• ÜBUNGSTEXT:
Warum nun der vorläufige Stopp für Astrazeneca
Das zuständige Paul-EhrlichInstitut (PEI) meldete sich am Mittag mit einer entsprechenden Empfehlung, erläuterte Spahn. Hintergrund seien sieben in Deutschland gemeldete Fälle von Thrombosen der Hirnvenen, die im zeitlichen Zusammenhang mit Impfungen stünden – bei inzwischen mehr als 1,6 Millionen Impfungen mit Astrazeneca. Der Tragweite dieser Entscheidung sei er sich sehr bewusst, sagte der Minister. Es gehe aber klar um eine fachliche und keine politische Entscheidung. Daher folge er der Empfehlung des PEI.
Wie lange soll der Stopp für Astrazeneca dauern
Der vorgesehene Fahrplan liegt nun erst einmal auf Eis. Als nächstes prüft die europäische Arzneimittelbehörde (Ema) die Sache. Ihr Sicherheitsausschuss will am Donnerstag entscheiden, wie die Ema mitteilte. Wie Spahn erklärte, sollen schon an die Bundesländer ausgelieferte Dosen dort zunächst bleiben, anstehende weitere Lieferungen will der Bund vorerst in seinem Zentrallager lassen.

• ZIEL DER ÜBUNG:
Setzen Sie den Text über den Astrazeneca-Stopp nach seinem letzten Satz fort. Die Datensätze sind eigenständiges Material und gehören nicht zum Text über den Astrazeneca-Stopp.

• BEREITGESTELLTE ANGABEN:
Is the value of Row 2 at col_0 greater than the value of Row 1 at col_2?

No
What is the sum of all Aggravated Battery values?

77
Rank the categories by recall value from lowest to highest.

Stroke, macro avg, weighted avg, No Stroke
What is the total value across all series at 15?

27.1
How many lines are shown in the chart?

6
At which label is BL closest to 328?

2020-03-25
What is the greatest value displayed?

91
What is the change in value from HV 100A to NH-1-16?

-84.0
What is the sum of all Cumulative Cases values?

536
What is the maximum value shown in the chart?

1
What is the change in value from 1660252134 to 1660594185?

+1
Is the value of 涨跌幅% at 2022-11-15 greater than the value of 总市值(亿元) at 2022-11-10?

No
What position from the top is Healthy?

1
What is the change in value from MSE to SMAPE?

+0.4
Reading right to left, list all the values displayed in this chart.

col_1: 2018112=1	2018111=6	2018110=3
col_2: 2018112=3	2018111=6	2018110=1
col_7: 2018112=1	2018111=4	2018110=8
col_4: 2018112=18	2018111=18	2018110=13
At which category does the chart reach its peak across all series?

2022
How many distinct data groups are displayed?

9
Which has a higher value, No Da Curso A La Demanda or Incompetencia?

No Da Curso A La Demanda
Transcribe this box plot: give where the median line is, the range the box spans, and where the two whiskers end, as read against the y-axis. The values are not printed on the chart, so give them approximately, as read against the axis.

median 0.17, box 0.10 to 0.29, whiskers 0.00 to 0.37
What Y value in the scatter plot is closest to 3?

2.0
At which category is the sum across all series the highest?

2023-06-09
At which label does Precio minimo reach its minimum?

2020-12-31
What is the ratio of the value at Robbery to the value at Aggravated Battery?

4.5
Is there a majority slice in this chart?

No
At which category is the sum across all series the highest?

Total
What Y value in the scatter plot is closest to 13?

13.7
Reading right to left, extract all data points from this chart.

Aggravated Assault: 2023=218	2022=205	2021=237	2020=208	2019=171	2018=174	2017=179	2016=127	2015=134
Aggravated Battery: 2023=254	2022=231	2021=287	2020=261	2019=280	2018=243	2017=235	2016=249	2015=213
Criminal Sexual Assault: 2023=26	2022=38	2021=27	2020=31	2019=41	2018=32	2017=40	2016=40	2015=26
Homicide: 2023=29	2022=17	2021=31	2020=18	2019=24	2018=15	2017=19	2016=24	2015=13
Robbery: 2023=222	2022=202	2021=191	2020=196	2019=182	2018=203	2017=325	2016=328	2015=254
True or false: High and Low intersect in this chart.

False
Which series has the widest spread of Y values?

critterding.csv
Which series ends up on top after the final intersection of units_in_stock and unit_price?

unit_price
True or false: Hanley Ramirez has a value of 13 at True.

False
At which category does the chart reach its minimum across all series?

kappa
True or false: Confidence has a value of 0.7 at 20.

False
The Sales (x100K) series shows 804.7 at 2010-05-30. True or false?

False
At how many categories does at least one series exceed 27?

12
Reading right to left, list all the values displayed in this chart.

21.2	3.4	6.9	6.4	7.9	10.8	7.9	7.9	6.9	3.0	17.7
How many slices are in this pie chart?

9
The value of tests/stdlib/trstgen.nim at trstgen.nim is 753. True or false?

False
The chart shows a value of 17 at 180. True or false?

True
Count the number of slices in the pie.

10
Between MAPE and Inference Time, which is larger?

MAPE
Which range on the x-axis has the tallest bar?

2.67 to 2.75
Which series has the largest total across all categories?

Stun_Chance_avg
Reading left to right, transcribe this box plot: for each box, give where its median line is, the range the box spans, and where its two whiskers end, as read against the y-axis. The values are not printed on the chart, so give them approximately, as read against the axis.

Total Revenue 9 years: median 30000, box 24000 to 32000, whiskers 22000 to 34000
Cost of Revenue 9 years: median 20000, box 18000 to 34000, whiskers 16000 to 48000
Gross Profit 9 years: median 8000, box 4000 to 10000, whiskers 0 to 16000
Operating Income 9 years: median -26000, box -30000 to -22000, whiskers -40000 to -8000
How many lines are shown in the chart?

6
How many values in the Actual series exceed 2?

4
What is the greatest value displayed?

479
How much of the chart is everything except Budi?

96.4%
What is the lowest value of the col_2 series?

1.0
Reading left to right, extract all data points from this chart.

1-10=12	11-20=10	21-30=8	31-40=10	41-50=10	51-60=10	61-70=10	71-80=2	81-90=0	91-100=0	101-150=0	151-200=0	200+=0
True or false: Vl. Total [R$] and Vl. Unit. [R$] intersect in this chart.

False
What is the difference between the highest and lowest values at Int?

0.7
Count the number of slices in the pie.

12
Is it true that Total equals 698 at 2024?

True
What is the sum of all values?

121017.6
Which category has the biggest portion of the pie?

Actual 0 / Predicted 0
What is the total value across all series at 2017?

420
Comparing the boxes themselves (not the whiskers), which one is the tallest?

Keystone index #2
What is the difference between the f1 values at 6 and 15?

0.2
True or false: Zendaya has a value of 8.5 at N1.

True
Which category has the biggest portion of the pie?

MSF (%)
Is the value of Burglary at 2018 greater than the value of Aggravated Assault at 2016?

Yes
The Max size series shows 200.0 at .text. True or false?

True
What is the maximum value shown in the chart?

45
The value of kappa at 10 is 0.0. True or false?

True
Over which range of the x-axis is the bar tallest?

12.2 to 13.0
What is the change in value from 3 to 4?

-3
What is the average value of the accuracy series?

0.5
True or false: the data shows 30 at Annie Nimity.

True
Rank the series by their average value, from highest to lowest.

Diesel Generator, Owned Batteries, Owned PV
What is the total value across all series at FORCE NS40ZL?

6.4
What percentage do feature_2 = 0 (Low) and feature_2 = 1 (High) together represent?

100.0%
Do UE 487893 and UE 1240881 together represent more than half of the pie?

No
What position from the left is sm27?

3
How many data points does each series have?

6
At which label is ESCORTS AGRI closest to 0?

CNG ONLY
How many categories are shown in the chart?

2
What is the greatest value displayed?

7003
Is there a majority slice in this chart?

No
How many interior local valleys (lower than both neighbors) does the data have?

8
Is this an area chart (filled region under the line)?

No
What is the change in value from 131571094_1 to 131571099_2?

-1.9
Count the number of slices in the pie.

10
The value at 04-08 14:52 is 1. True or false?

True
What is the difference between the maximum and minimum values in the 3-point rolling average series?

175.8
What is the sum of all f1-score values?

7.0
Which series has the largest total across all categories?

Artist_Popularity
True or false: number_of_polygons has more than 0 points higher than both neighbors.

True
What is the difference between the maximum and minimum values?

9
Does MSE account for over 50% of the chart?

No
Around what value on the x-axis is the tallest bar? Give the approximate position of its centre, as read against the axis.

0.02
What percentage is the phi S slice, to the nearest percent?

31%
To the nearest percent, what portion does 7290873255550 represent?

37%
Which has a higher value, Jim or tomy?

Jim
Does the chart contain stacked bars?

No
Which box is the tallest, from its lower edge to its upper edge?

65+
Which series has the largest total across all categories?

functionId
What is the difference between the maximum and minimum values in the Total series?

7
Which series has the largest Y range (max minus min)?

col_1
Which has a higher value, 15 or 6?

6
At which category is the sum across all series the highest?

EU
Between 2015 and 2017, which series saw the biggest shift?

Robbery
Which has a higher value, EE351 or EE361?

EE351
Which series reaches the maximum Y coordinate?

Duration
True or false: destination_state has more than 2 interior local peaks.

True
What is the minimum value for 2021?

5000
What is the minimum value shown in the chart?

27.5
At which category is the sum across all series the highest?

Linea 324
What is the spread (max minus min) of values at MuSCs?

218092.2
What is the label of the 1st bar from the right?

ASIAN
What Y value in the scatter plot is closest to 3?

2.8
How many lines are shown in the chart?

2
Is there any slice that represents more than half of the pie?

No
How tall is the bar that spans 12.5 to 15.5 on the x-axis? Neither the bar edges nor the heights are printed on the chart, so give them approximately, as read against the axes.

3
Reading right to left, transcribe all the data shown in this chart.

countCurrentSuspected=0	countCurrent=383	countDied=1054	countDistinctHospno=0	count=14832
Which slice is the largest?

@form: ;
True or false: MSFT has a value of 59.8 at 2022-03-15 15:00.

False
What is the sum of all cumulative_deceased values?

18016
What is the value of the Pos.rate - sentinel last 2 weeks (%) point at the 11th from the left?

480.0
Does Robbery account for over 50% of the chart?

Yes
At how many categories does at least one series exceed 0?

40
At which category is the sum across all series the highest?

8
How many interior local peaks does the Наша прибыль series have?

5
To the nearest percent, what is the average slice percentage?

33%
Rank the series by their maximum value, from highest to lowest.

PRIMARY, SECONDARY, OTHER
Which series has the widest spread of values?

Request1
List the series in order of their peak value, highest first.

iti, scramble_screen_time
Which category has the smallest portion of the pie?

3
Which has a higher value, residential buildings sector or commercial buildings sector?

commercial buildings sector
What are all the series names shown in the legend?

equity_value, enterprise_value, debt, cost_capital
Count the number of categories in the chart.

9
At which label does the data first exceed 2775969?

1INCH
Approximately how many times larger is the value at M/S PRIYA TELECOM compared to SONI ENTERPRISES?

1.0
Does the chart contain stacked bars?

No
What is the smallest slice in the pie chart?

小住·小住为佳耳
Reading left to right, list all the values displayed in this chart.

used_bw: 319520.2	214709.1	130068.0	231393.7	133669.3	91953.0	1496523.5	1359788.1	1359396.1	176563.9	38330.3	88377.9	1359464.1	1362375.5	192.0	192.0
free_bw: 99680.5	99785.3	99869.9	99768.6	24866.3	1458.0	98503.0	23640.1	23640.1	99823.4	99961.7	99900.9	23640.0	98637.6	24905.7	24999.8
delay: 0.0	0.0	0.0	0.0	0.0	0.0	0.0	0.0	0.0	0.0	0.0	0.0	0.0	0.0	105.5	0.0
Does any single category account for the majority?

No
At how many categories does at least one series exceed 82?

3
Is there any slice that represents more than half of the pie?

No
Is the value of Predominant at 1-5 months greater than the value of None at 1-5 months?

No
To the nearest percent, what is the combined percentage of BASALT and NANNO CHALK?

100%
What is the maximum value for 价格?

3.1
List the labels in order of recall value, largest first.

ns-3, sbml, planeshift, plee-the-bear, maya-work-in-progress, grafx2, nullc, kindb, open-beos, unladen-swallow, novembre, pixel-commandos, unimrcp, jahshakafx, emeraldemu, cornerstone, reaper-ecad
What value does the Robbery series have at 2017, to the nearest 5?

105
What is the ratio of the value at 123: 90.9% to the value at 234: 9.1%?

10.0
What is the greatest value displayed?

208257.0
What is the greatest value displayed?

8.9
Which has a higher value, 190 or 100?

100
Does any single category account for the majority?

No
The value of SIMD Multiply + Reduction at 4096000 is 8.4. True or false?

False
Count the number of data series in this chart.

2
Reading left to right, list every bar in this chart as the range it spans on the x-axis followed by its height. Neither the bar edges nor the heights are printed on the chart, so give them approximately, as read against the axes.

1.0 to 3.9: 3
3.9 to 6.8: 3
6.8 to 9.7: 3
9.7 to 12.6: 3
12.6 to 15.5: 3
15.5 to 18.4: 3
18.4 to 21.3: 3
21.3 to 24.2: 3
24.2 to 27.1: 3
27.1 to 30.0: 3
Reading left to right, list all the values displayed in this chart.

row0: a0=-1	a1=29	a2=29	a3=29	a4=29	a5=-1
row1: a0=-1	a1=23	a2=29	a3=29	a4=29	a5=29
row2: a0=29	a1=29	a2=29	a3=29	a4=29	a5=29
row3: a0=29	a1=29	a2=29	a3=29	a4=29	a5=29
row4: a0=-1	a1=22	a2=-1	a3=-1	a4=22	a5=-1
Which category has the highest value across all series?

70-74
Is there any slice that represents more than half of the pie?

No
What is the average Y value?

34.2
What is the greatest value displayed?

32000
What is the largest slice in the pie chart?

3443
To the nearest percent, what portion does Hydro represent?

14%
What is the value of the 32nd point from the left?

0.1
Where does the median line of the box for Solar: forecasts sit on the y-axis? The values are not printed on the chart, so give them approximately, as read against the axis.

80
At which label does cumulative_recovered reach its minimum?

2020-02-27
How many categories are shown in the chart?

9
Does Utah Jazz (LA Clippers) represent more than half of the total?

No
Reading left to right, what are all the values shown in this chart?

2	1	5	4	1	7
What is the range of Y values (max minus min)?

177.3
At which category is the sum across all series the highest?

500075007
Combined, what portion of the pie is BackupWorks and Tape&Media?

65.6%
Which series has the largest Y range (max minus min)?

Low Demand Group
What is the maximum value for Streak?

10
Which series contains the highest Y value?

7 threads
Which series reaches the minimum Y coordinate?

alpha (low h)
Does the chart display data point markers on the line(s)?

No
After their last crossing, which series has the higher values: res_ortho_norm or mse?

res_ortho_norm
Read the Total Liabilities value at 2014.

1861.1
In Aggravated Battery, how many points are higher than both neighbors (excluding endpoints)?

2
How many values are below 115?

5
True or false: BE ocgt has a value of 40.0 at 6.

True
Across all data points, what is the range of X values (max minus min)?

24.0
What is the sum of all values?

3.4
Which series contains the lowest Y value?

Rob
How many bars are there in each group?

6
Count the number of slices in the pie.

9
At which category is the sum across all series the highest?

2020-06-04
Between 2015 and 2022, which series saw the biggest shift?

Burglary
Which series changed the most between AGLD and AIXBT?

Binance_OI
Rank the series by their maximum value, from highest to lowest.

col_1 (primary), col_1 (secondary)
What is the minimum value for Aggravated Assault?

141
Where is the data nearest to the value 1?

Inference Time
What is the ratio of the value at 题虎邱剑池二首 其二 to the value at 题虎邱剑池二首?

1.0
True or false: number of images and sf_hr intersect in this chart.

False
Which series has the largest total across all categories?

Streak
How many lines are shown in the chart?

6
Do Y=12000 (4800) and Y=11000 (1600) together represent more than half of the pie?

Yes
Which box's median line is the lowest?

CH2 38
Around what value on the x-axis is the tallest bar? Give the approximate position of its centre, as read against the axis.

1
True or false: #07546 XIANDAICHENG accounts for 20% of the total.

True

• ERGEBNIS DER AUFGABE:
Wie wichtig ist Astrazeneca für die Impfungen
Für den Fortschritt der Covid19-Impfungen sollte das Mittel von Astrazeneca eigentlich eine immer bedeutendere Rolle spielen. Es muss nicht so aufwendig gekühlt werden wie das Biontech-Präparat und ist leichter auch in normalen Praxen zu lagern. Gerade erst wurde Astrazeneca nach neuen Studiendaten auch für Ältere empfohlen und nicht nur wie beim Start nur für Menschen zwischen 18 und 64 Jahren. Und bis Ende März sollen mehr als zwei Millionen frische Dosen hinzukommen. Allerdings sollen auch die Mengen der anderen Impfstoffe vor allem von Biontech/Pfizer und Moderna stark hochgehen. Bei den bislang in Deutschland verabreichten Dosen macht der Impfstoff von Astrazeneca einen Anteil von 17 Prozent aus.
Was passiert jetzt in Niedersachsen
Der Astrazeneca-Stopp bremst die Impfkampagne in Niedersachsen aus. Welche konkreten Folgen dies für die Terminvergabe oder den Umgang mit Lagerbeständen hat, werde nun analysiert und bewertet. Inwiefern auch bereits gebuchte Termine abgesagt werden müssen, konnte das Gesundheitsministerium
in Hannover am Montag noch nicht sagen. Bislang wurden 295 200 Astrazeneca-Impfdosen nach Niedersachsen ausgeliefert. 134 549 Dosen wurden bereits verabreicht.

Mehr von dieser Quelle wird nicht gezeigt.